═══ PROVIDED TEXT

# makeup school? yes or no?



## kattybadatty (May 2, 2006)

So after having an extremely lengthy conversation with my mom tonight, the question is still asked: is makeup/cosmetology school worth going to? Right now, I'm majoring in Graphic Design at the University of Hartford. I'm hoping to transfer out and go to a school with fashion though, because I feel like that might be closer to makeup artistry, which I want to persue as a career.  I've heard both good and bad things about makeup school though. Is a college degree (i.e. Bachelor's or Associate's) necessary for a career in the makeup/cosmetics industry? Or is going to a makeup school more appropriate to get my career going?  Also, I've heard a lot of people just completely stopping scchool and starting their portfolio as a freelance artist, just photographing their models and using that as a portfolio that they submit to agencies or makeup companies. Is this the case? Help! I don't want to throw away an education that I may need! But I don't want to waste my time with something I'm not happy with either.. Need comments ASAP!!!


----------



## ninabruja (May 2, 2006)

have you read the "so you want to be a make up artist" forum? there's a bunch of related threads there.


----------



## ledonatella (May 2, 2006)

══════
═══ DATA PROVIDED

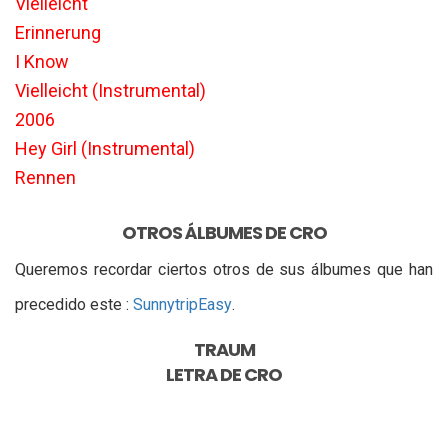
Vielleicht
Erinnerung
I Know
Vielleicht (Instrumental)
2006
Hey Girl (Instrumental)
Rennen
OTROS ÁLBUMES DE CRO
Queremos recordar ciertos otros de sus álbumes que han
precedido este :
Sunny
trip
Easy
.
TRAUM
LETRA DE
CRO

══════

EXERCISE DETAILS
Answer these questions from the makeup school thread:
1. What is kattybadatty majoring in, and at which university?
2. Which forum does ninabruja suggest reading?
3. On what date were the posts made?
The entries are not needed for this work.

RESPONSE TO THIS EXERCISE
1. Graphic Design at the University of Hartford.
2. The "so you want to be a make up artist" forum.
3. May 2, 2006.